Wasn’t that Mao’s boast, that he could take 300 million dead and still fight on?
China’s Nuclear weapons may well devastate SE Asia but nothing more. They are incapable of hitting the Continental United States or CONUS as they like to call it.
As to the US being a “pariah state”, so what? ‘You don’t argue with a state that has 14 Ohio’s at its back’.
Finally did I get a hint of MAD in your reply? Well it’s nonsense, a piece of outdated socialist piffle dreamt up in the 60’s.
Finally the US is very experienced in choreography, making itself appear the injured party. “Remember the Maine”, Pearl Harbour-“Day of Infamy”, and 9/11 for example.
“You can’t dig much coal with bayonets.”
MAD worked.
The Soviets collapsed which is somewhat different.
In any event they would have been blown off the face of the earth, with very little if any collateral damage to the CONUS.
But the USA has Biden. That is worth a thousand points to anybody else
What about the Biden – Putin debate?
What would be the goal for China in a “new Cold War”? As opposed to the USSR, China appears to have no desire to export its political philosophy. Historically, China has always seemed to be very self-centered — with the “self” being the ruling group or the population itself. If their goal is to militarily and economically protect China and to extend their influence and not their borders in order to guarantee a long-term safety, what is the causus belli for a Cold War?
That is how I see it. It seems as if China lost out against the West in the 17th century because life for the ruling class was too comfortable and nobody saw the West coming. . Now China is confident that it can survive and prosper and even out run the West . The more we go on about Hong Kong and Taiwan the more baffled they seem. They are Chinese therefore part of China. Maybe China has imperial dreams. I doubt it though .
Mr. Smith–
I agree that it seems foolish and very “Cold War-ish” not to recognize that Taiwan is part of China. Likewise, not recognizing Hong Kong as China is clearly a remnant of colonialism. I don’t know the history, but China certainly does, so I’ll take their word that Tibet was originally China’s territory.

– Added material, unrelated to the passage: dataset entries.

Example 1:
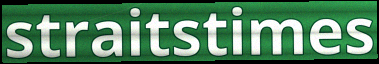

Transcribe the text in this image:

straitstimes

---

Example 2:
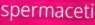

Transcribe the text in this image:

spermaceti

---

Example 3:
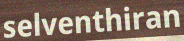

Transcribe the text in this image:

selventhiran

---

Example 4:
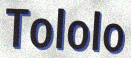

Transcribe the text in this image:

Tololo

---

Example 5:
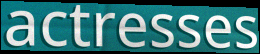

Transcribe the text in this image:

actressesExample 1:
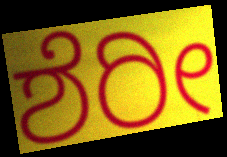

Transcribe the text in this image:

ಶೆರೀ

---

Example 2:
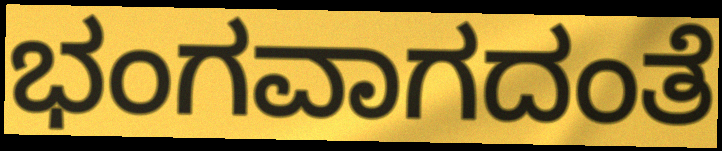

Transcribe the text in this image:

ಭಂಗವಾಗದಂತೆ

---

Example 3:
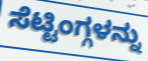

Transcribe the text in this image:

ಸೆಟ್ಟಿಂಗ್ಗಳನ್ನು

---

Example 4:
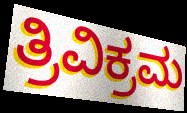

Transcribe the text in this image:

ತ್ರಿವಿಕ್ರಮ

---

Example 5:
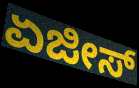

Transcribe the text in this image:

ಏಜೀಸ್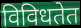
विविधतेतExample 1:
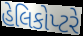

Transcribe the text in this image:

હેલિકોપ્ટરે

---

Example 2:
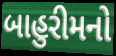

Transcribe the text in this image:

બાહુરીમનો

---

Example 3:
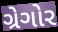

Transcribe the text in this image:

ગ્રેગોર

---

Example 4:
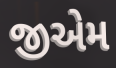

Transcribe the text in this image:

જીએમ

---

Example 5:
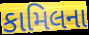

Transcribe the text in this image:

કામિલનાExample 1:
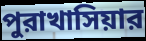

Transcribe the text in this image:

পুরাখাসিয়ার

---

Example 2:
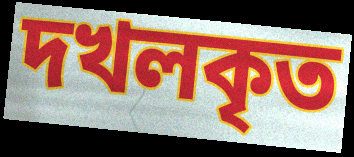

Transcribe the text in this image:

দখলকৃত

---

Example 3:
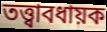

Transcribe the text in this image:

তত্ত্বাবধায়ক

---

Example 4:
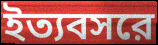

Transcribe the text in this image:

ইত্যবসরে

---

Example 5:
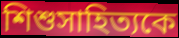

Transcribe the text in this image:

শিশুসাহিত্যকে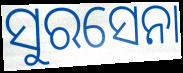
ସୁରସେନା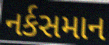
નર્કસમાનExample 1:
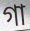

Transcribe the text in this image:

গা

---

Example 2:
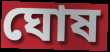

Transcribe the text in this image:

ঘোষ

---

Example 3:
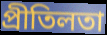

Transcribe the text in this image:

প্ৰীতিলতা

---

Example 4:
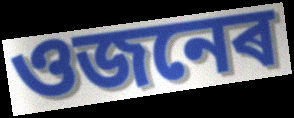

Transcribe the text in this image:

ওজনেৰ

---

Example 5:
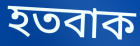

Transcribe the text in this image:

হতবাক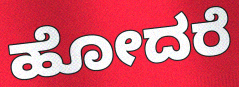
ಹೋದರೆ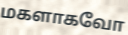
மகளாகவோ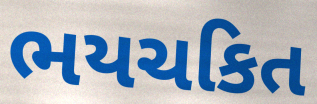
ભયચકિત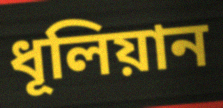
ধূলিয়ান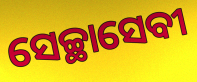
ସେଚ୍ଛାସେବୀ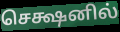
செக்ஷனில்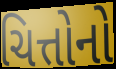
ચિત્તોનો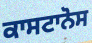
ਕਾਸਟਾਨੋਸ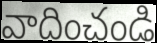
వాదించండి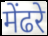
मेंढरेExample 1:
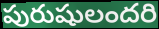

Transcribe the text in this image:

పురుషులందరి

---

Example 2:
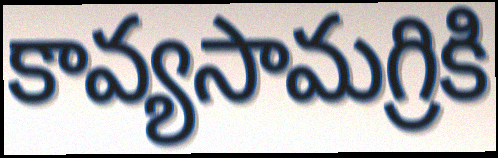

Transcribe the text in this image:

కావ్యసామగ్రికి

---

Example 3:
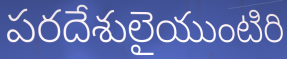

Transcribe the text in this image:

పరదేశులైయుంటిరి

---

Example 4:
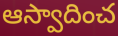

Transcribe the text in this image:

ఆస్వాదించ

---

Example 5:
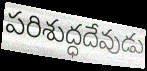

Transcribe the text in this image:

పరిశుద్ధదేవుడు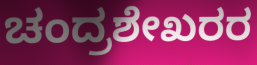
ಚಂದ್ರಶೇಖರರ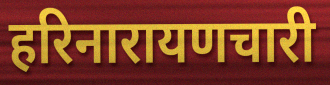
हरिनारायणचारी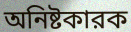
অনিষ্টকারক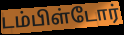
டம்பிள்டோர்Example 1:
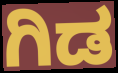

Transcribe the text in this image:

ಗಿಡ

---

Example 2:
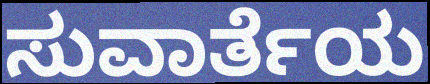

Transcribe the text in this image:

ಸುವಾರ್ತೆಯ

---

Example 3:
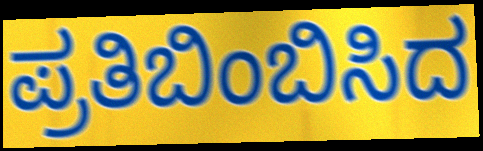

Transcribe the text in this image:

ಪ್ರತಿಬಿಂಬಿಸಿದ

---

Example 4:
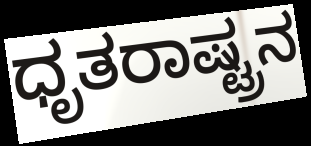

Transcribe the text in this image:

ಧೃತರಾಷ್ಟ್ರನ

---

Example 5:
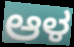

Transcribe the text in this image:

ಆಳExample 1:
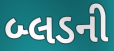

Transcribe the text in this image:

બ્લડની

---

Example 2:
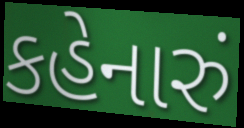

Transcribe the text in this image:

કહેનારું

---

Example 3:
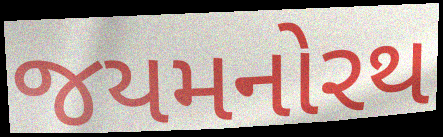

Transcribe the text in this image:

જયમનોરથ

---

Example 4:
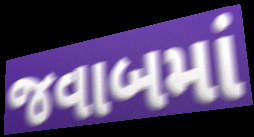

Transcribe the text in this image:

જવાબમાં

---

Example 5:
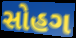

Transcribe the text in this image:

સોહગ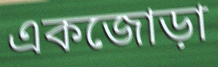
একজোড়াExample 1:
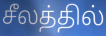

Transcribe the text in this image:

சீலத்தில்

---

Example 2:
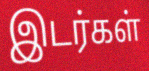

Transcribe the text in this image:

இடர்கள்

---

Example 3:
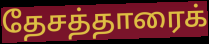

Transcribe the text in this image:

தேசத்தாரைக்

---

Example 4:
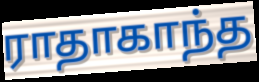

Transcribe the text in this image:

ராதாகாந்த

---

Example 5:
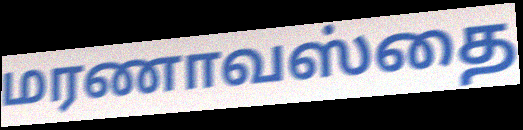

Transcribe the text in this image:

மரணாவஸ்தை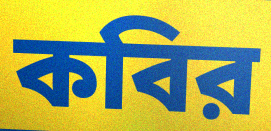
কবির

Aside from perhaps a few ancient and on-going border disputes over fairly useless land, China and the CCP seem perfectly happy with simply protecting their historical borders and running their country the way it has always been run.
Don’t take their word, unless you are staisfied with CCP propaganda. Do some historical research and you’ll discover that Taiwan was never part of China and Tibet was independent for centuries, even ruling a large part of China at one time.
It is curious that the article cited does not consider public transport in the “transportation” list. The comparison between Amtrak and Chinese high-speed rail does not bear looking at! And if online advertising is what you need to win a war, I’ll eat my hat!
It would be interesting to hear if the Chinese business and political elites agree that they are doomed to defeat at the hands of the US.
Anyway, if Taiwan gets invaded or otherwise is forced to join up with the mainland, they can console themselves that their allies have the best SMS.
China has invaded Taiwan? Just wait until I get on Twitter and Facebook!
Imperial Japan used to think like that, and look where it got them.
This article seems to be based on one source quoting 2013 numbers.
This actually really discouraging as the US insists on exporting white self flagellatio/critical race theory
A lot of this is American paranoia, and resentment against a country which will inevitably move into the no 1 economic spot, (notwithstanding the mass of China collapse stories since China as no 1 started becoming a possibility, around 2000 or 2005). I think it would be more useful to look at the possible upside from a strong, growing China – which is what we’ve got and what we are going to have for the foreseeable – rather than ways of blowing China up. But those kinds of thoughts are probably too much for many.